== LISTED RECORDS ==

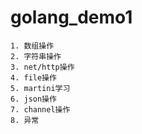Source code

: # golang_demo1
    1. 数组操作
    2. 字符串操作
    3. net/http操作
    4. file操作
    5. martini学习
    6. json操作
    7. channel操作
    8. 异常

===

▶ **INSTRUCTIONS TO FOLLOW**
Your reply must contain each entry exactly as written and no pictures.

▶ **FINISHED TASK**
Source code

: # golang_demo1
    1. 数组操作
    2. 字符串操作
    3. net/http操作
    4. file操作
    5. martini学习
    6. json操作
    7. channel操作
    8. 异常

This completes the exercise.